Eleştirel Irk Kuramını federal kurumların dışında tutmayı amaçlayan 22 Eylül 2020 tarihli Başkanlık Kararnamesi, 20 Ocak 2021 tarihinde göreve gelen, kırk altıncı Amerika Birleşik Devletleri Başkanı Joe Biden’ın aynı gün yürürlüğe koyduğu Irk Eşitliğinin Güçlendirilmesi ve Yetersiz Hizmet Alan Toplulukların Federal Hükümet Aracılığıyla Desteklenmesine Dair Başkanlık Kararnamesi ile ilga edilmiştir. Bu defa başkanlık kararnamesiyle fırsat eşitliğinin Amerikan demokrasisinin temeli olduğu ve farklılıkların Amerika Birleşik Devletleri’nin en önemli kuvvetli yönlerinden bir olduğu ancak birçok kişinin “Amerikan Rüyasına” erişme olanağının olmadığı ifade edilmektedir. Söz konusu kararla; yasalarda, kamu siyasalarında, kamu kurumlarında ve özel kurumlarda yerleşik eşitsizliklerin olduğu kabul edilmiş ve “yetersiz hizmet alan” topluluklar şeklinde adlandırılan ve ekonomik, sosyal ve medeni yaşama katılımda tam fırsat eşitliğinden sistematik olarak yararlanmaktan mahrum bırakılan, ortak nitelikler taşıyan insan toplulukları ve coğrafi topluluklar olarak tanımlanan gruplar üzerinden ve bunların katılımıyla herkesin adil, hakkaniyetli ve eşit muamele görmesini sağlayacak siyasaların oluşturulması bir hedef olarak gösterilmiştir. Kararnamede sınırlayıcı olmaksızın örnek kabilinden sayılan yetersiz hizmet alan topluluklar şunlardır: siyahlar, Latinler, yerli ve yerel halkların mensupları, Asyalı Amerikalılar ve Pasifik Adaları kökenliler ve diğer renkli ırkların mensupları; dini azınlık mensupları, LGBTQ+ bireyler; engelliler, kırsal alanlarda yaşayanlar ve başka biçimlerde kalıcı yoksulluk ve eşitsizlik mağduru olan kişiler.4 Görüleceği üzere Başkanlık Kararnamesinde sayılan yetersiz hizmet alan topluluklar eleştirel ırk kuramının konusu olan gruplarla büyük ölçüde kesişmekle birlikte doğrudan aynı değildir ancak 2021 tarihli Başkanlık Kararnamesiyle birlikte, Eleştirel Irk Kuramı ismi yine açıkça zikredilmese de Eleştirel Irk Kuramının birikimlerinin federal kurumlar bağlamında kamusal alandan dışlanmasından vazgeçildiğini tespit etmek olanaklıdır.
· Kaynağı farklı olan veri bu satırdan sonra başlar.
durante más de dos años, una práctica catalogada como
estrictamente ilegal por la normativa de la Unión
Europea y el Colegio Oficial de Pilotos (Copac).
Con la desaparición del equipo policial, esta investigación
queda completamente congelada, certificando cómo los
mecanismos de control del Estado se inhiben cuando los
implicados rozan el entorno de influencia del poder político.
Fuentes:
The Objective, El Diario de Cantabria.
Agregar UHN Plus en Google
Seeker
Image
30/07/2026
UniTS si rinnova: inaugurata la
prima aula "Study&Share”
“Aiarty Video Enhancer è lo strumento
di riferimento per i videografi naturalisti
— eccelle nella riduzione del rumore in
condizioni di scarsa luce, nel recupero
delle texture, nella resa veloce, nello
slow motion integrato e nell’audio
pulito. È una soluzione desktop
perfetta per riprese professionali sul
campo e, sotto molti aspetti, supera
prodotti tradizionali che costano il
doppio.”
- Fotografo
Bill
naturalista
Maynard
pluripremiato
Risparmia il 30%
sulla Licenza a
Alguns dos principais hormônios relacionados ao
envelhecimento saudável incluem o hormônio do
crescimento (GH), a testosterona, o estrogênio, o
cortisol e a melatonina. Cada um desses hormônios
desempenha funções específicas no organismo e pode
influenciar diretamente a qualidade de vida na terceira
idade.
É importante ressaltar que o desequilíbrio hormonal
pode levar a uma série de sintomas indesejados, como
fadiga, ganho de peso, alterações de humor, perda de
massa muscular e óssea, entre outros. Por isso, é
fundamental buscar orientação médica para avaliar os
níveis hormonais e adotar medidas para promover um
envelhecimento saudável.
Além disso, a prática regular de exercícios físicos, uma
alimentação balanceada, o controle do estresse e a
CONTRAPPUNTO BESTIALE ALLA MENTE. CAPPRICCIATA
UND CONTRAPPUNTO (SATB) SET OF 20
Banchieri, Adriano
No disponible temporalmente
Ortaya çıktığı yıllarda Eleştirel Hukuk Çalışmalarının bir yan dalı olarak algılanmasına karşın son dönemde hem akademik hem de siyasal alanda önemini artıran Eleştirel Irk Çalışmaları ilk bakışta Amerika Birleşik Devletleri’nin ve Amerikan toplumunun kendine özgü gelişim koşullarının bir ürünü ve bunlara karşı bir tepki olsa da5 bu kuram dahilindeki çalışma ve tespitlerin, başka felsefi ve akademik gelenekler dahilindeki sosyo-hukuki çalışmalar açısından da büyük öneme sahip olduğu açıktır. Bu çalışmada öncelikle ülkemizde akademik olarak henüz çok fazla tartışılmayan ancak farklı toplumların dinamiklerinin en azından bazılarının yorumlanmasında büyük katkısı olabilecek Eleştirel Irk Kuramının nasıl tanımlanabileceği ve ayırt edici özellikleri, gelişim süreci betimlenmekte ve ardından sosyo-hukuki çalışmalar açısından Eleştirel Irk Kuramının güncelliği, farklı felsefi ve akademik çevreler açısından bu kuramın etkileri ve değeri tartışılmaktadır.